As human rights organizations accumulated more user­-documented footage of human rights abuses, the need to store the data increased.

“One of the huge questions in this domain is archiving,” said Aronson. “I think that it’s really important to gather this information for posterity so that we can use it in the future and so that we can understand how other people can use it in the future.”

Yet, many online videos and photos of human rights abuses violate the terms of services of platforms, like YouTube and Facebook, because of their graphic content. This poses a challenge for human rights defenders, who try to gather the user-­generated media for statistics and evidence. Aronson seeks to address this problem: “The question then becomes, well, where do they keep it? Do they provide it to some organization for safekeeping? Do they keep it in their servers even if it violates their terms of service? It’s very challenging."

Aronson describes the technology used by the Center for Human Rights Science as a “filtering mechanism” that human rights defenders use to find relevant images and the audio of human rights abuses.

As of now, the Center’s most prominent projects analyze content from the Euromaidan protests in Ukraine and the ongoing conflict in Syria. The Center anticipates collecting data from U.S.­-based protests and human rights abuses in the future. The reports from this project will be published in a series called Voice of Witness.
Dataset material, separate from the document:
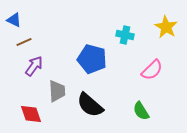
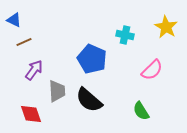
blue pentagon: rotated 8 degrees clockwise
purple arrow: moved 4 px down
black semicircle: moved 1 px left, 5 px up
“One of the big things that we’re developing, what it will be able to do is to find objects using computer vision and machine learning,” he said. “So tanks, helicopters. It works also for sounds. So particular kinds of weapons, you can key in and ask it to find a particular kind of sound of a particular type of weapon if you’re interested in that. Screams. Crying. It also works for some spoken language. So if there’s a particular phrase that a group uses or that’s of interest to you, you can search or that.”

Aronson recognizes the limited power of user­-generated media in legal proceedings, but believes that it can aid a witness’s testimony. Videos and images provide context and perhaps proof of human rights abuses, even if they do not stand as direct evidence.

The other challenge posed by user­-generated content is the reputability of the content creators themselves. “I think the challenge is really to understand not just what’s being put online, but why. Every video tells a story, and every story provides someone’s perspective, and so it’s really important to understand that part, in addition to trying to figure out how to extract information from these sources,” said Aronson.

The Center intends to share their developing technology with their current partners, including Human Rights Watch and Amnesty International.

The Center’s leaders have not yet decided how to make the technology available to more human rights organizations, or even to the public, although they realize that the technology will probably be commercialized in the coming years.

“We’re trying to figure out the best way to make the technology available to the human rights community, in a usable but also in a responsible way, in the sense that it’s powerful, it can extract things out of video quickly,” said Aronson.

Mossab Alsadig, a junior computer science major, was skeptical about the ability of user-generated content to inform people of the nuances of an issue.

“The media is usually a small picture, so it’s naturally going to be missing a lot of the context surrounding the initial issue,” she said. “And when that’s left out the conversations become really skewed, one sided, and uninformed.”

Junior statistics and technical writing major Angie Tang also voiced her concerns about social media’s role, yet ultimately approved its purpose: “Overall, I think social media and user-generated content can positively benefit the organization’s mission, since they show how these abuses and protests are a reality. I think with the right organization, it can be a very powerful tool to help with social good.”